- Passage for review

=-=-=

2. Initial proof or validation like literature that the product will work.

3. Good business model and what milestones are going to be hit.

Matias: For tech, it is easy to tell if a company will work quickly. For life sciences, there is a lot more risk. There is not a typical series A or series B company. Everyone goes down their own path. You need to think about the competition too. We ask ourselves, “Is the founder pithing a story that is feasible given what they have done and plan on doing? How will holes be filled if there are any? Is there a good market for the product?” Not all products will make a good return. We run the math on all the investments we have to make to ensure there is a potential return.

Peter: For a team – truth seeking is important. Is it realistic the amount of capital the company wants? Good science can turn bad. You see successful founders getting investment again and again. The VCs let the science guide them. Sinnova is a company that invests in less risky science. They need to be consistent winners. Timing is also important. Sinnova needs ~3 years to exit as opposed to early investors which can have ~10 years.

=-=-=

- Tasks to complete
1) Render into Spanish the sentence "Not all products will make a good return." from the investor discussion.
2) Write a continuation of the investor discussion, beginning after its final sentence.

(Collected data)
=-=-=

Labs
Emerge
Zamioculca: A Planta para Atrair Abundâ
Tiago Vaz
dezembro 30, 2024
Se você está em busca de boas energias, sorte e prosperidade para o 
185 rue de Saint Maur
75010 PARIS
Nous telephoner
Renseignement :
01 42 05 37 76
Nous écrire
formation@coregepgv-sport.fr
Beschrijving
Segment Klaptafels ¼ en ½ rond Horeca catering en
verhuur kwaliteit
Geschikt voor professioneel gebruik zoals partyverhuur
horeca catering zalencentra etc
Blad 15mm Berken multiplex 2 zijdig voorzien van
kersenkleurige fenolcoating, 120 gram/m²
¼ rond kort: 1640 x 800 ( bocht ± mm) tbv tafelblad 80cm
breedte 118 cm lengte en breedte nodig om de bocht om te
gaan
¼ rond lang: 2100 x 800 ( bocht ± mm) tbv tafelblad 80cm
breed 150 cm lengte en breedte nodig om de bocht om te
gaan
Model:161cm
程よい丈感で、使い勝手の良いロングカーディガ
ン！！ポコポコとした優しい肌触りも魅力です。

=-=-=

- Set of answers
1) No todos los productos generarán un buen rendimiento.

2)
4. For Peter: Your focus is on post-IND clinical data. What signal from clinical trial data do you look for to determine that the therapy being tested will succeed and how do you begin a deal with the company who developed the therapy?

Peter: Efficacy, safety, and market are all necessary to think about. What is the value to the patients and what is the modality? Scalability is an important factor to consider also.

Matias: There has to be a way to pay for the science. Gene therapy is an example of a technology that is hard to make companies from because there is not a lot of demand for them due to the low prevalence of the disease in the population.

5. For Sandra: As a seed stage investor, how close do you work together with the founders of a company to ideate or plan the scientific validation that is the focus at this stage in the company’s creation?

Sandra: 2048 Ventures does not micro manage. They meet with the companies every week and will give them advice. One thing that needs to be clear are the milestones they want to hit. Always interested in the plan B so that when the company is fundraising they will be able to get it. They also help with IP and are always there for the company if needed.

6. For Matias: Early series A companies have already received some funding that increases their potential to develop further. How do you and your investing team identify the companies that are NOT likely to continue this initial success? How deep into the science does your team go to decide this?

Matias: Have to look deep into the science. Need to look at the team – reliability and feasibility. VCs talk a lot so there is a vibe check with other investors. These conversations with existing investors can make or break a company if the previous investors are planning to invest in them again or not.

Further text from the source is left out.